Mouse monoclonal anti tnr clone 619 mab1624

Cells were scraped and lysed on days 3, 5 and 7 during differentiation in lysis buffer at pH 7.4, consisting of 10 mM Trisma-base, 300 mM NaCl, 2 mM EDTA and 0.5% Triton-X-100 with 1 mini protease inhibitor tablet. Samples were then sonicated 10 times at 50% amplitude for 20 s and centrifuged at 17000 g for 3 min at 4 °C. Protein concentration was determined using the bicinchoninic acid assay.
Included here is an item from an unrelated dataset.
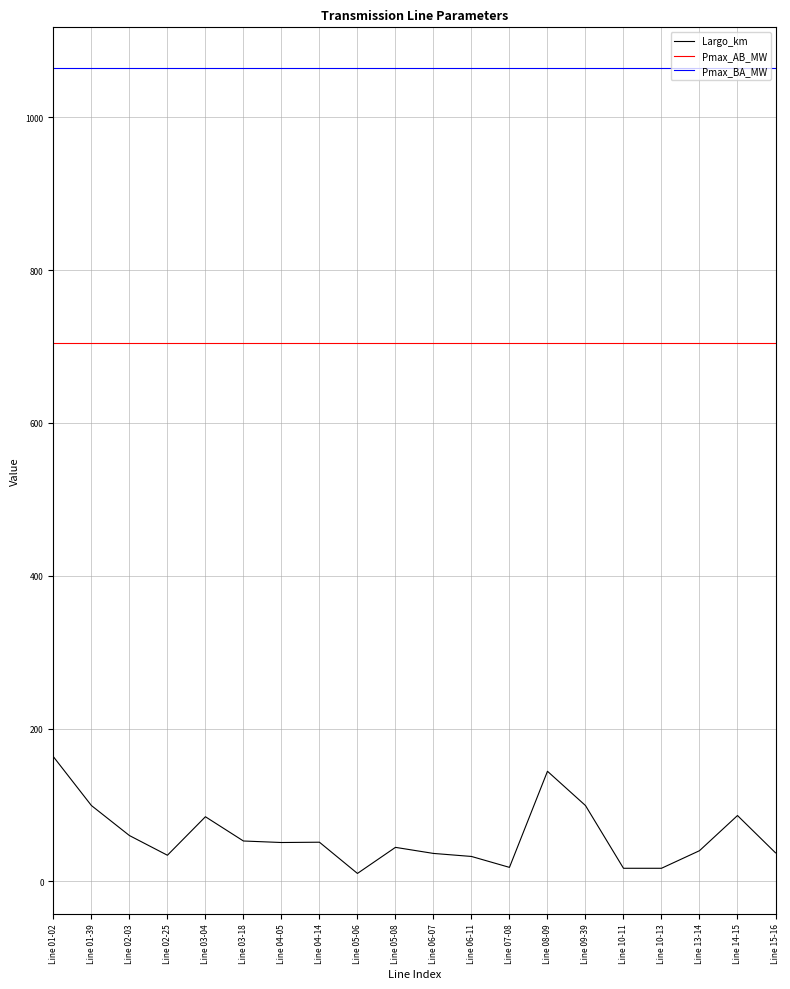

Which series has the widest spread of values?

Largo_km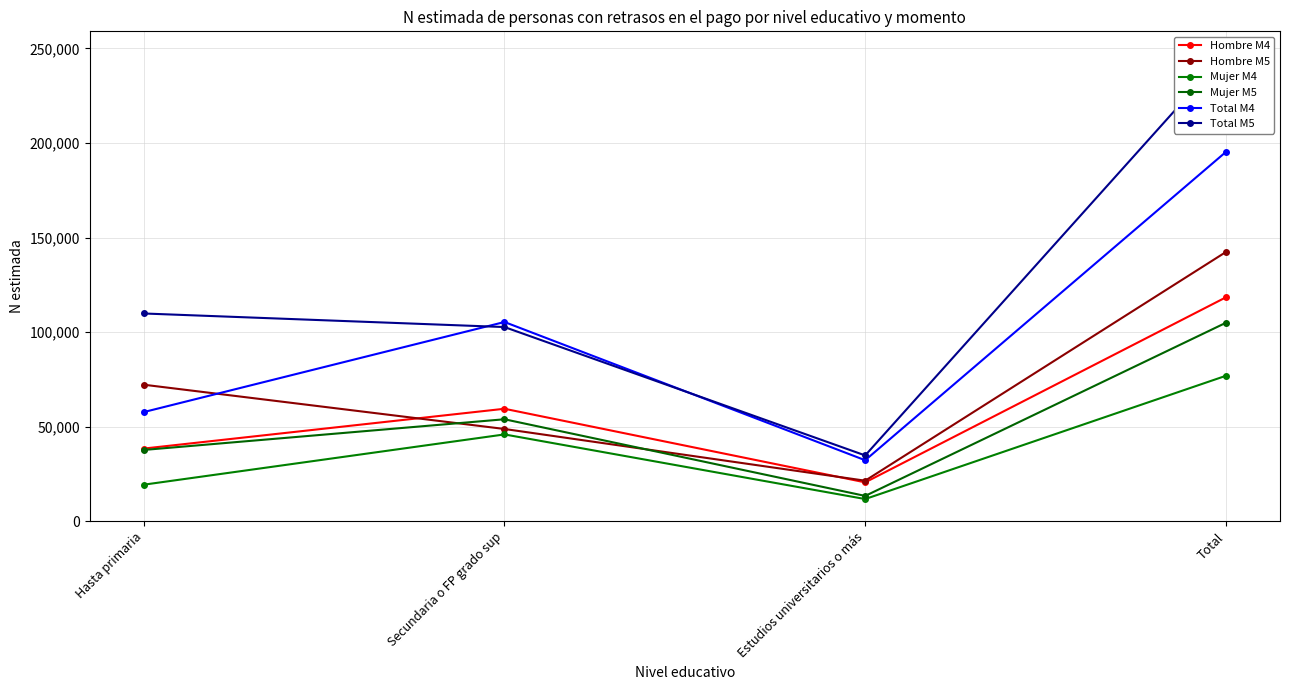

How many Hombre M4 values are between 38403 and 118390?

3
Proteins were denatured with 2× Laemmli buffer and boiled at 100 °C for 5 min. The samples were run on 10% sodium dodecyl sulfate polyacrylamide (SDS-PAGE) gel and blotted onto nitrocellulose membrane (ThermoFisher Scientific). The membranes were blocked with 10% non-fat dry milk in Tris-buffered saline with 0.2% Tween-20 (0.2% TBS-T) for 1 h. The following antibodies were used: anti-HAPLN1 (1:1000; Novus Biologicals NBP1–59150), rabbit polyclonal anti-ACAN (1:500; Merck AB1031), mouse monoclonal anti-TNR (clone #619 MAB1624, 1:500; R&D Systems), and mouse monoclonal anti-GAPDH (1:5000; Sigma). The blots were incubated in primary antibody overnight at 4 °C, and then incubated with horseradish peroxidase-coupled secondary antibodies (Invitrogen) at a dilution of 1:1000 for 1 h at room temperature (RT; 23 °C). They were then rinsed three times in 0.2% TBS-T, and the signals were visualized using the SuperSignal West Femto Maximum Sensitivity Substrate (ThermoFisher Scientific).

Cells were fixed for 20 min with 4% paraformaldehyde in 1× phosphate buffered saline (PBS) on days 3, 5 and 7, and permeabilized in 0.2% Triton-X-100 containing 1× PBS. After blocking with 10% bovine serum albumin (BSA) for 1 h, the cells were incubated overnight at 4 °C in blocking solution containing the following primary antibodies: anti-HAPLN1 (1:250; Novus Biologicals NBP1–59150), rabbit polyclonal anti-ACAN (1:100; Chemicon AB1031), and mouse monoclonal anti-TNR (clone #619 MAB1624, 1:50; R&D Systems). The cells were then washed three times with 0.2% Tween-20 containing PBS-T, and incubated for 1 h at RT in a blocking solution containing secondary antibodies (1:1000; ThermoFisher Scientific). After incubation with secondary antibodies, the cells were washed in 1× PBS three times for 10 min, and incubated with 4′,6-diamidino-2-phenylindole (DAPI) to stain the nuclei for 1 min at RT. The coverslips were then imaged using a Carl-Zeiss Axioplan 2 fluorescent microscope.